As the U.S. Special Operations Command (SOCOM) prepared for its 25th anniversary in April 2012, it and its four service components were among the few elements of the military not facing major downsizing and funding cuts. Indeed, as combat operations in Southwest Asia continued to draw down, the impact special operators have had there and elsewhere around the world since 9/11 led the Department of Defense (DoD) to expand their size and capabilities, despite the austerity of the FY 2012 defense budget.
Perhaps the most public issue involving SOCOM in 2011 was the raid by a Navy SEAL team in Pakistan that killed al Qaeda leader and 9/11 mastermind Osama bin Laden, who had been the primary target of U.S. forces for a decade.
Under the cover of darkness on May 1, 2011, helicopters carrying SEALs and other SOCOM personnel landed at bin Laden’s compound, only 30 miles from the Pakistani capital city, and killed the terrorist leader and several followers. Suffering only the loss of a helicopter (reportedly a top-secret stealth aircraft) wrecked in a landing accident, the team returned to base in Afghanistan with a wealth of intelligence information.
The raid was planned by then-Vice Adm. William H. McRaven, head of the Joint Special Operations Command (JSOC), a component of the broader SOCOM. McRaven literally wrote the book on special operations missions – Spec Ops: Case Studies in Special Operations Warfare: Theory and Practice (1995) – and much of the bin Laden raid seemed to come straight from its pages.
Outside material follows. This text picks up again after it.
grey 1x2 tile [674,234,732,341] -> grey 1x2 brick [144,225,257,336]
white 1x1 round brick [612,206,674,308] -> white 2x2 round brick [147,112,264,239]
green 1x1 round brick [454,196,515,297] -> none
Three months later, he was awarded his fourth star and promoted to command of SOCOM.
But while the death of bin Laden topped the public perspective, it was the day-to-day efforts of the Navy Special Warfare Command (NAVSPECWARCOM), U.S. Army Special Operations Command (USASOC), Air Force Special Operations Command (AFSOC), and Marine Corps Forces Special Operations Command (MARSOC) – all under SOCOM leadership – that provided critical value to U.S. foreign relations and military operations.
“The American people will expect us to be prepared for every contingency, to answer every call to arms, to venture where other forces cannot and to win every fight – no matter how tough or how long,” according to McRaven.
“How tough” was demonstrated only three months after the bin Laden raid, when a Taliban rocket-propelled grenade hit an Army National Guard CH-47 Chinook, killing all 38 U.S. and Afghan military aboard – including 17 SEALs and five NSWC support personnel. It was the worst single loss of life in the history of Navy special warfare or SOCOM – and the highest single-day U.S. death toll in 10 years of combat in Afghanistan.
But not every “call to arms” involves combat. At any given moment, about 20 percent of SOCOM’s combined force of 60,000 is deployed, not only to the war in Afghanistan, but to 78 other nations as well in 2011. Most of those missions involved working with host nation militaries, training exercises, humanitarian relief, and enhancing U.S. global presence. That included Japanese tsunami relief efforts and response to other natural disasters around the world.
After a 9.0-magnitude earthquake and 33-foot tsunami devastated large areas of northern Japan on March 11, 2011, members of the 353rd Special Operations Group at Sendai Airport handled the arrivals and departures of more than 250 aircraft during Operation Tomodachi, which delivered some 2.3 million pounds of humanitarian aid.
Special operators (Special Forces is a specific designation for those most people know as the Army Green Berets) bear little resemblance to their typical Hollywood depictions. On average, they are 29 (enlisted) or 34 (officer) years old; married, with at least two children; have spent eight years in general purpose forces; have a college degree; have received intensive cultural and language training while attending multiple advanced tactical schools; are athletes (not only football, but track and water polo); and enjoy problem-solving games, such as chess.
Neither are they exclusively male, nor are female members relegated to “office” duty. Women in SOCOM Cultural Support Teams (CSTs) and Female Treatment Teams (FTTs) (which include women from coalition special operations units) go into the field in Afghanistan every day, providing medical care and educational support to Afghan women and girls. While not technically a combat operation, they nonetheless often face hostile reactions in a culture where women traditionally have been kept in the shadows.
The first six-month FTT rotation was initiated in June 2011, as multiple teams moved out across Afghanistan.
“Our mission was to have female medical providers go out into the villages and train the local village women, uneducated women, on basic health care, like treating a fever or recognizing different illnesses,” an FTT officer in charge said as that first rotation drew to a close. “We teach the women to know if they can treat them in the villages or if they need to take them to the hospital.”